Exercise prompt: Down to the last character, repeat the data that follows.

Data under study:

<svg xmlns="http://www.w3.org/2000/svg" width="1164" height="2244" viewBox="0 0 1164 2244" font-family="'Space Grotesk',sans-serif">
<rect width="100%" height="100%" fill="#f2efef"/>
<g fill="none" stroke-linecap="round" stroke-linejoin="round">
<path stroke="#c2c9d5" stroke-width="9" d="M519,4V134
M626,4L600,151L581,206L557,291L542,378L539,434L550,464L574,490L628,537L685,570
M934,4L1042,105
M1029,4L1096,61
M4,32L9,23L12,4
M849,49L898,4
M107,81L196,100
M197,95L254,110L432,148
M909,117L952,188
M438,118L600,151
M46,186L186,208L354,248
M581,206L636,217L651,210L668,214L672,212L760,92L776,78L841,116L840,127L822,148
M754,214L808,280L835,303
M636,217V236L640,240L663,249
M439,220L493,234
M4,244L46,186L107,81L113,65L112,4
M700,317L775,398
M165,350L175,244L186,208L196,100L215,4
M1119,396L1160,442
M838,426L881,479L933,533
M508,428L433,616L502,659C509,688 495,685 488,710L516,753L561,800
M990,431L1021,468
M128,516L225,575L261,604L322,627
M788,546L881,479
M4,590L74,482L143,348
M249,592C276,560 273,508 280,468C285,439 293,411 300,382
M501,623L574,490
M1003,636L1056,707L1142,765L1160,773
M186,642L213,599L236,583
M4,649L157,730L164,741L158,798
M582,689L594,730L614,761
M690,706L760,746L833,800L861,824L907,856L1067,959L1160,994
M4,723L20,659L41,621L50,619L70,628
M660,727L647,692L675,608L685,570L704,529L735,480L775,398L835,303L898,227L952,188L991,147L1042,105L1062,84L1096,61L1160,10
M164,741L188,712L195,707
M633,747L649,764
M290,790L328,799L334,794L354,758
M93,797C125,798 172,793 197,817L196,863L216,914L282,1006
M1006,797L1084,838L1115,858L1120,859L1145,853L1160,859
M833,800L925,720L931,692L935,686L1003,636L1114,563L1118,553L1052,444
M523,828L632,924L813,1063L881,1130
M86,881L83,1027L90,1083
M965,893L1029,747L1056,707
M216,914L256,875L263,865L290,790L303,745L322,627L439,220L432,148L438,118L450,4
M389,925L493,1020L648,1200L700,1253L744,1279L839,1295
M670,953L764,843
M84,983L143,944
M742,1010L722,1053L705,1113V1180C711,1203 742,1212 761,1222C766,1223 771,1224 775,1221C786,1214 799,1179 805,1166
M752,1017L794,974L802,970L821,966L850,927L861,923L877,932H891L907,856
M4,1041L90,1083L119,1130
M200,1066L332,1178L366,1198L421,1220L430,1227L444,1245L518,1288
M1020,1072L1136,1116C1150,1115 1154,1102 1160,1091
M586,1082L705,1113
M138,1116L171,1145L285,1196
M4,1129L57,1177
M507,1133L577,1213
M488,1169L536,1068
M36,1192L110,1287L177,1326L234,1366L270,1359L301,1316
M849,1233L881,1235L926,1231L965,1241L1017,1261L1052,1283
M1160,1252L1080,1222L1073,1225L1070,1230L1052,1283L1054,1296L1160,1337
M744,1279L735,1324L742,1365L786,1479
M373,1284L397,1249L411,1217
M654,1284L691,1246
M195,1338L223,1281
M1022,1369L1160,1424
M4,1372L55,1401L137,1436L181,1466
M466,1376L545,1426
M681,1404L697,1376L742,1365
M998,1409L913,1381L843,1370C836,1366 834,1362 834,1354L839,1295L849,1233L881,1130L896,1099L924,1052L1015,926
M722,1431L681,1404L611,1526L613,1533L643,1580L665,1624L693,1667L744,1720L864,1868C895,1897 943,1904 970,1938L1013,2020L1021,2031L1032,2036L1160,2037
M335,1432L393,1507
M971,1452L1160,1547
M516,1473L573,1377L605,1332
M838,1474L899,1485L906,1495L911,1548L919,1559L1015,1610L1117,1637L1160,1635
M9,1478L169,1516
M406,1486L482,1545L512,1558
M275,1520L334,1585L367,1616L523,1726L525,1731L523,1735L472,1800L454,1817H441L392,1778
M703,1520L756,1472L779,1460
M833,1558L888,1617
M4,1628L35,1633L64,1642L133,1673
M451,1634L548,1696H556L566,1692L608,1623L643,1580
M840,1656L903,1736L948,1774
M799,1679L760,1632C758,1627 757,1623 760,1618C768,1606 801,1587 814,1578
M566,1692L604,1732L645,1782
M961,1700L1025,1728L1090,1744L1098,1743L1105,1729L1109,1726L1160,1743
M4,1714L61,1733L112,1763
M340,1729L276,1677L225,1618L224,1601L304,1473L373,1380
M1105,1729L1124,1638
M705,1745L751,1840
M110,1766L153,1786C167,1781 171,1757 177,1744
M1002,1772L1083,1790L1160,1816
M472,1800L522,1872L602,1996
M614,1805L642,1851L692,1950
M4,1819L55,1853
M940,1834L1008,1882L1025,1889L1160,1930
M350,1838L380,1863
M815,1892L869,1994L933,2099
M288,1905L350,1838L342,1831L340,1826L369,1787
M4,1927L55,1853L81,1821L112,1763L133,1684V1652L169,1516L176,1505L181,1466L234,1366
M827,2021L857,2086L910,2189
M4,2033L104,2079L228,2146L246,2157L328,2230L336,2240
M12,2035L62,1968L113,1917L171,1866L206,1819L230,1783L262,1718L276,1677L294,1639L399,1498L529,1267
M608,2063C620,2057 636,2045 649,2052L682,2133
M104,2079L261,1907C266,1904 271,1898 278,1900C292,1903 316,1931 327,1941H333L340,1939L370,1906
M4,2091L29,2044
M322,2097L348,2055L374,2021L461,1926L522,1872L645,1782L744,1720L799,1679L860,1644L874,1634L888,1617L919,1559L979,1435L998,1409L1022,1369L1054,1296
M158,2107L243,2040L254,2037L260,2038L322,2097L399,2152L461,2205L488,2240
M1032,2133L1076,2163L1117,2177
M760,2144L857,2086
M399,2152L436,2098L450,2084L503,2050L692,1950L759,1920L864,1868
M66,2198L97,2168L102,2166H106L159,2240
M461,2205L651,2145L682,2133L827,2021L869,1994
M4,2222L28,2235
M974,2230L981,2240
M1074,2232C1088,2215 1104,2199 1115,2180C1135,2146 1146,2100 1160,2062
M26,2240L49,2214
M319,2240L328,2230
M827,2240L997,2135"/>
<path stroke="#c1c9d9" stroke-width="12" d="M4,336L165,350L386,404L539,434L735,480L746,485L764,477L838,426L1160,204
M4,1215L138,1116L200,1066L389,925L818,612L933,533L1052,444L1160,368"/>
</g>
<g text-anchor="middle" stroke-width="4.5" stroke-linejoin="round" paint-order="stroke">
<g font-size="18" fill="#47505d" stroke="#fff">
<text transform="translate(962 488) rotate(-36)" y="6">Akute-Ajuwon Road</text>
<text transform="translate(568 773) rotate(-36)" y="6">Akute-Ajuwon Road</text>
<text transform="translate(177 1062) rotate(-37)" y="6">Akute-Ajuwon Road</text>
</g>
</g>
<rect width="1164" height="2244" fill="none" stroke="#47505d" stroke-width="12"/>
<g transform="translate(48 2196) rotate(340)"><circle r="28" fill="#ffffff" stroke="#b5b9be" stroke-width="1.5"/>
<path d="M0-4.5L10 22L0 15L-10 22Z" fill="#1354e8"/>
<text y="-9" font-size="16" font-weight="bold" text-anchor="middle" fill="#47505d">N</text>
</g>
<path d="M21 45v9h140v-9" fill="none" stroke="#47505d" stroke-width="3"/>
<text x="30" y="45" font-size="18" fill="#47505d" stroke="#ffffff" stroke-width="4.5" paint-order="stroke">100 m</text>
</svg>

Response below:
<svg xmlns="http://www.w3.org/2000/svg" width="1164" height="2244" viewBox="0 0 1164 2244" font-family="'Space Grotesk',sans-serif">
<rect width="100%" height="100%" fill="#f2efef"/>
<g fill="none" stroke-linecap="round" stroke-linejoin="round">
<path stroke="#c2c9d5" stroke-width="9" d="M519,4V134
M626,4L600,151L581,206L557,291L542,378L539,434L550,464L574,490L628,537L685,570
M934,4L1042,105
M1029,4L1096,61
M4,32L9,23L12,4
M849,49L898,4
M107,81L196,100
M197,95L254,110L432,148
M909,117L952,188
M438,118L600,151
M46,186L186,208L354,248
M581,206L636,217L651,210L668,214L672,212L760,92L776,78L841,116L840,127L822,148
M754,214L808,280L835,303
M636,217V236L640,240L663,249
M439,220L493,234
M4,244L46,186L107,81L113,65L112,4
M700,317L775,398
M165,350L175,244L186,208L196,100L215,4
M1119,396L1160,442
M838,426L881,479L933,533
M508,428L433,616L502,659C509,688 495,685 488,710L516,753L561,800
M990,431L1021,468
M128,516L225,575L261,604L322,627
M788,546L881,479
M4,590L74,482L143,348
M249,592C276,560 273,508 280,468C285,439 293,411 300,382
M501,623L574,490
M1003,636L1056,707L1142,765L1160,773
M186,642L213,599L236,583
M4,649L157,730L164,741L158,798
M582,689L594,730L614,761
M690,706L760,746L833,800L861,824L907,856L1067,959L1160,994
M4,723L20,659L41,621L50,619L70,628
M660,727L647,692L675,608L685,570L704,529L735,480L775,398L835,303L898,227L952,188L991,147L1042,105L1062,84L1096,61L1160,10
M164,741L188,712L195,707
M633,747L649,764
M290,790L328,799L334,794L354,758
M93,797C125,798 172,793 197,817L196,863L216,914L282,1006
M1006,797L1084,838L1115,858L1120,859L1145,853L1160,859
M833,800L925,720L931,692L935,686L1003,636L1114,563L1118,553L1052,444
M523,828L632,924L813,1063L881,1130
M86,881L83,1027L90,1083
M965,893L1029,747L1056,707
M216,914L256,875L263,865L290,790L303,745L322,627L439,220L432,148L438,118L450,4
M389,925L493,1020L648,1200L700,1253L744,1279L839,1295
M670,953L764,843
M84,983L143,944
M742,1010L722,1053L705,1113V1180C711,1203 742,1212 761,1222C766,1223 771,1224 775,1221C786,1214 799,1179 805,1166
M752,1017L794,974L802,970L821,966L850,927L861,923L877,932H891L907,856
M4,1041L90,1083L119,1130
M200,1066L332,1178L366,1198L421,1220L430,1227L444,1245L518,1288
M1020,1072L1136,1116C1150,1115 1154,1102 1160,1091
M586,1082L705,1113
M138,1116L171,1145L285,1196
M4,1129L57,1177
M507,1133L577,1213
M488,1169L536,1068
M36,1192L110,1287L177,1326L234,1366L270,1359L301,1316
M849,1233L881,1235L926,1231L965,1241L1017,1261L1052,1283
M1160,1252L1080,1222L1073,1225L1070,1230L1052,1283L1054,1296L1160,1337
M744,1279L735,1324L742,1365L786,1479
M373,1284L397,1249L411,1217
M654,1284L691,1246
M195,1338L223,1281
M1022,1369L1160,1424
M4,1372L55,1401L137,1436L181,1466
M466,1376L545,1426
M681,1404L697,1376L742,1365
M998,1409L913,1381L843,1370C836,1366 834,1362 834,1354L839,1295L849,1233L881,1130L896,1099L924,1052L1015,926
M722,1431L681,1404L611,1526L613,1533L643,1580L665,1624L693,1667L744,1720L864,1868C895,1897 943,1904 970,1938L1013,2020L1021,2031L1032,2036L1160,2037
M335,1432L393,1507
M971,1452L1160,1547
M516,1473L573,1377L605,1332
M838,1474L899,1485L906,1495L911,1548L919,1559L1015,1610L1117,1637L1160,1635
M9,1478L169,1516
M406,1486L482,1545L512,1558
M275,1520L334,1585L367,1616L523,1726L525,1731L523,1735L472,1800L454,1817H441L392,1778
M703,1520L756,1472L779,1460
M833,1558L888,1617
M4,1628L35,1633L64,1642L133,1673
M451,1634L548,1696H556L566,1692L608,1623L643,1580
M840,1656L903,1736L948,1774
M799,1679L760,1632C758,1627 757,1623 760,1618C768,1606 801,1587 814,1578
M566,1692L604,1732L645,1782
M961,1700L1025,1728L1090,1744L1098,1743L1105,1729L1109,1726L1160,1743
M4,1714L61,1733L112,1763
M340,1729L276,1677L225,1618L224,1601L304,1473L373,1380
M1105,1729L1124,1638
M705,1745L751,1840
M110,1766L153,1786C167,1781 171,1757 177,1744
M1002,1772L1083,1790L1160,1816
M472,1800L522,1872L602,1996
M614,1805L642,1851L692,1950
M4,1819L55,1853
M940,1834L1008,1882L1025,1889L1160,1930
M350,1838L380,1863
M815,1892L869,1994L933,2099
M288,1905L350,1838L342,1831L340,1826L369,1787
M4,1927L55,1853L81,1821L112,1763L133,1684V1652L169,1516L176,1505L181,1466L234,1366
M827,2021L857,2086L910,2189
M4,2033L104,2079L228,2146L246,2157L328,2230L336,2240
M12,2035L62,1968L113,1917L171,1866L206,1819L230,1783L262,1718L276,1677L294,1639L399,1498L529,1267
M608,2063C620,2057 636,2045 649,2052L682,2133
M104,2079L261,1907C266,1904 271,1898 278,1900C292,1903 316,1931 327,1941H333L340,1939L370,1906
M4,2091L29,2044
M322,2097L348,2055L374,2021L461,1926L522,1872L645,1782L744,1720L799,1679L860,1644L874,1634L888,1617L919,1559L979,1435L998,1409L1022,1369L1054,1296
M158,2107L243,2040L254,2037L260,2038L322,2097L399,2152L461,2205L488,2240
M1032,2133L1076,2163L1117,2177
M760,2144L857,2086
M399,2152L436,2098L450,2084L503,2050L692,1950L759,1920L864,1868
M66,2198L97,2168L102,2166H106L159,2240
M461,2205L651,2145L682,2133L827,2021L869,1994
M4,2222L28,2235
M974,2230L981,2240
M1074,2232C1088,2215 1104,2199 1115,2180C1135,2146 1146,2100 1160,2062
M26,2240L49,2214
M319,2240L328,2230
M827,2240L997,2135"/>
<path stroke="#c1c9d9" stroke-width="12" d="M4,336L165,350L386,404L539,434L735,480L746,485L764,477L838,426L1160,204
M4,1215L138,1116L200,1066L389,925L818,612L933,533L1052,444L1160,368"/>
</g>
<g text-anchor="middle" stroke-width="4.5" stroke-linejoin="round" paint-order="stroke">
<g font-size="18" fill="#47505d" stroke="#fff">
<text transform="translate(962 488) rotate(-36)" y="6">Akute-Ajuwon Road</text>
<text transform="translate(568 773) rotate(-36)" y="6">Akute-Ajuwon Road</text>
<text transform="translate(177 1062) rotate(-37)" y="6">Akute-Ajuwon Road</text>
</g>
</g>
<rect width="1164" height="2244" fill="none" stroke="#47505d" stroke-width="12"/>
<g transform="translate(48 2196) rotate(340)"><circle r="28" fill="#ffffff" stroke="#b5b9be" stroke-width="1.5"/>
<path d="M0-4.5L10 22L0 15L-10 22Z" fill="#1354e8"/>
<text y="-9" font-size="16" font-weight="bold" text-anchor="middle" fill="#47505d">N</text>
</g>
<path d="M21 45v9h140v-9" fill="none" stroke="#47505d" stroke-width="3"/>
<text x="30" y="45" font-size="18" fill="#47505d" stroke="#ffffff" stroke-width="4.5" paint-order="stroke">100 m</text>
</svg>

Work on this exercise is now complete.